Maybe think of it in terms of what's going through the character's mind.  If he's pulling the gun out to shoot someone, is he going to take the time to gaze at the details in the wood, the make, the bore size, yadda yadda yadda?  Realistically, no.  He's just going to whip it out, plant it, and start getting a beat on someone.  And the reader should ideally be on the same mental playing field as the character, else it'll feel awkward to read.


----------



## Internet Police Chief (Jun 8, 2010)

furvien said:


> and as for the gun descriptions would it work if you were to go into detail only about "special" items like say me main chars signature gun or something and not go too far into the whole models thing or anything like that E.g. "he pulled a druganov sniper rifle out of his leg bag it had a large scratch on the left hand side and the woods shine had faded a little, he then pulled out..."



Again, in certain situations. This does slow down the scene, and so you want to use it in a slow scene. If the character is in the middle of fighting and suddenly you whip out descriptions of guns, well, people will get bored.

Maybe the gun is important to the character, and you want to show that it is very worn, likely by the guy using it. In that case, you need to work on the way the description flows. "He pulled a dragunov sniper rifle out of his leg bag. It was rough - several scratches littered it's body and it's shine was long gone" reads a lot better than what you posted. The EXACT location of the scratch doesn't matter. Which part of the wood is dull doesn't matter. What DOES matter is that the weapon is well worn, and that you feel it is necessary to show that. Basically, if you need to, go ahead and describe it, but keep it short, sweet and to the point.


> "live feed scope" this is basically a custom piece of kit my main character has so as his technical support can help him to identify targets because of a problem developing with his eyesight ill explain more in the story but its pretty much a regular scope but with a miniature camera rigged up to it so as others can see what the scope see's.

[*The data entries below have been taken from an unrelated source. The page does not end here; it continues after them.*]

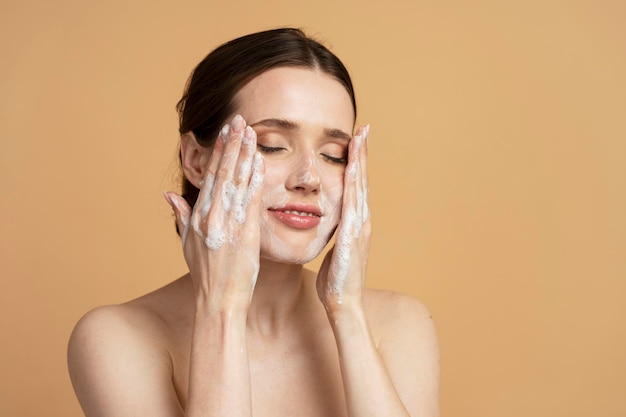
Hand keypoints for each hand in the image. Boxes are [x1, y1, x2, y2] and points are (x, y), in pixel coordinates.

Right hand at [165, 115, 264, 311]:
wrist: (219, 301)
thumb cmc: (205, 274)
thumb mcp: (187, 243)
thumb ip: (181, 215)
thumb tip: (169, 194)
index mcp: (198, 216)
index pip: (210, 176)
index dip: (218, 152)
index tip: (225, 131)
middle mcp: (211, 216)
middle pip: (223, 173)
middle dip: (232, 144)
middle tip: (239, 119)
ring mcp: (228, 225)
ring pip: (237, 182)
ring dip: (245, 155)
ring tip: (251, 133)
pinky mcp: (245, 235)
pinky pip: (251, 202)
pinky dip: (255, 180)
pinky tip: (260, 162)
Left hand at [316, 125, 370, 312]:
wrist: (342, 303)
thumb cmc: (333, 280)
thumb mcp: (332, 250)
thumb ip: (332, 234)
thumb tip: (325, 225)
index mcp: (354, 223)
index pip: (355, 186)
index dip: (356, 163)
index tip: (354, 141)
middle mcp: (361, 221)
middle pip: (362, 180)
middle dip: (362, 154)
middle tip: (363, 128)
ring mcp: (360, 227)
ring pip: (360, 187)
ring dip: (361, 161)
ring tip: (361, 137)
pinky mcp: (353, 235)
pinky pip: (353, 204)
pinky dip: (354, 184)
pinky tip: (352, 168)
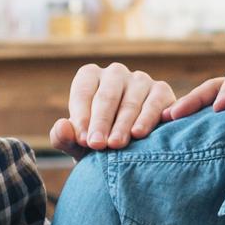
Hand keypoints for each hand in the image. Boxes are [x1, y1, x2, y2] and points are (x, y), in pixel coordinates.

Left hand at [49, 64, 176, 155]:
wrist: (132, 150)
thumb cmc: (99, 141)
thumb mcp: (77, 144)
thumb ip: (63, 137)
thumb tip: (62, 126)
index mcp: (89, 76)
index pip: (83, 93)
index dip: (82, 117)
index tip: (82, 140)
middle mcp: (115, 73)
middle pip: (106, 97)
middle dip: (101, 122)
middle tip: (96, 145)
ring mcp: (140, 79)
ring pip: (130, 102)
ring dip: (122, 125)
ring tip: (116, 145)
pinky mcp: (161, 90)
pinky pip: (154, 103)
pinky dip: (147, 119)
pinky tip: (139, 134)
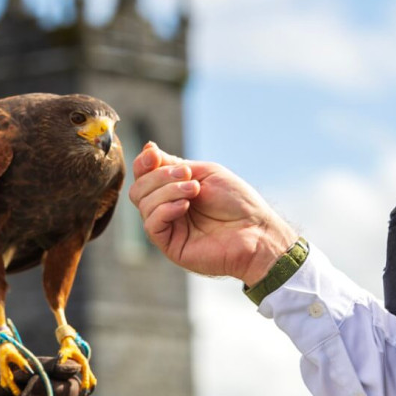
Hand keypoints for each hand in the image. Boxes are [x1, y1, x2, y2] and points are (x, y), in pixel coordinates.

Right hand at [129, 142, 296, 284]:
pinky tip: (184, 206)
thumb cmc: (237, 202)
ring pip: (144, 204)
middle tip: (187, 175)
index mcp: (175, 190)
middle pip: (139, 189)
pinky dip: (164, 210)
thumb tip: (147, 150)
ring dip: (168, 191)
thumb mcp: (205, 173)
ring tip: (194, 190)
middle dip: (159, 177)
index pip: (144, 176)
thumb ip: (174, 164)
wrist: (256, 230)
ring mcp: (169, 228)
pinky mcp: (171, 245)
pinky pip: (151, 225)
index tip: (153, 154)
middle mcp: (168, 208)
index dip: (143, 163)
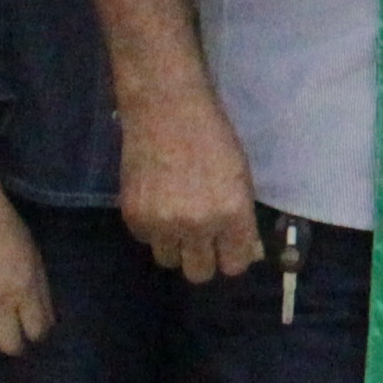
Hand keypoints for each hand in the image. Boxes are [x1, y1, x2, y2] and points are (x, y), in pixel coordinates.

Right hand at [117, 89, 263, 284]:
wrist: (166, 109)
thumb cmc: (212, 137)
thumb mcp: (240, 178)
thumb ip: (242, 219)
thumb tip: (248, 252)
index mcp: (231, 214)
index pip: (234, 266)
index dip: (231, 256)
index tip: (227, 246)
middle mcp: (197, 226)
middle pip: (200, 273)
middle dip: (203, 258)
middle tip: (202, 238)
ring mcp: (162, 224)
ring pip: (169, 261)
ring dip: (175, 246)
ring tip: (176, 217)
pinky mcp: (133, 217)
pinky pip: (146, 241)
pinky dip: (152, 229)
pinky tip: (157, 202)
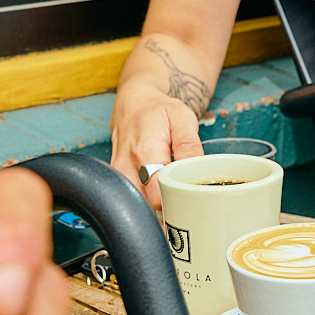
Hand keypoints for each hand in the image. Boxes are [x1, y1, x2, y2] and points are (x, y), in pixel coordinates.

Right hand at [110, 79, 204, 209]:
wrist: (134, 103)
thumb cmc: (158, 111)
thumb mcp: (182, 119)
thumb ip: (190, 147)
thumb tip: (196, 175)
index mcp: (144, 151)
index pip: (158, 194)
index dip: (175, 203)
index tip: (190, 202)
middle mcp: (126, 166)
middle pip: (146, 205)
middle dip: (167, 210)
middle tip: (186, 205)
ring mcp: (118, 174)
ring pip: (138, 205)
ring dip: (157, 208)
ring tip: (175, 199)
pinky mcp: (117, 179)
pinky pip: (133, 198)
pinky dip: (148, 202)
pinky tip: (161, 196)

Just so you know, this isn't really a "custom" piece. These do exist, but I don't know the name of them. I know some SWAT teams use them in real life.


----------



## Volpino (Jun 8, 2010)

Not much to add by this point. 

IBM has a streamlined version of Open Office available here http://symphony.lotus.com/software/lotus/symphony/home.nsf/home

I wanted to emphasize though, that most people so far have answered your question about details as if they were the target audience. Determine your target audience first and then ask if those people would rather hear "sniper rifle" or "big long detailed make and model sniper rifle." If this is your target audience, then you have a pretty good idea.

Realize too that if you're referencing real things and you don't have the knowledge to consistently use accurate terms, you're better off going with less detail. Along the lines of your current example: if you reference a 50 caliber sniper rifle with a six inch long barrel and no kick-back, you might have just destroyed any suspension of disbelief you had up to that point.


----------



## reian (Jun 14, 2010)

I'm currently using AbiWord right now which is similar to OpenOffice but you have to really look over it in the end and make sure it is formated to your liking.

Also, watch the details...using to many can stop the reader from seeing it in their own way rather than you forcing an image on them.  It is useful if it is something that adds to the character or adds to the even that is going to happen.  For example, I don't need to know that there are faded and weak threads on a dress unless you are going to later make the dress tear or fall apart on say the dance floor or if it is to describe a character's humble background.  That is all I can help you with ^^


----------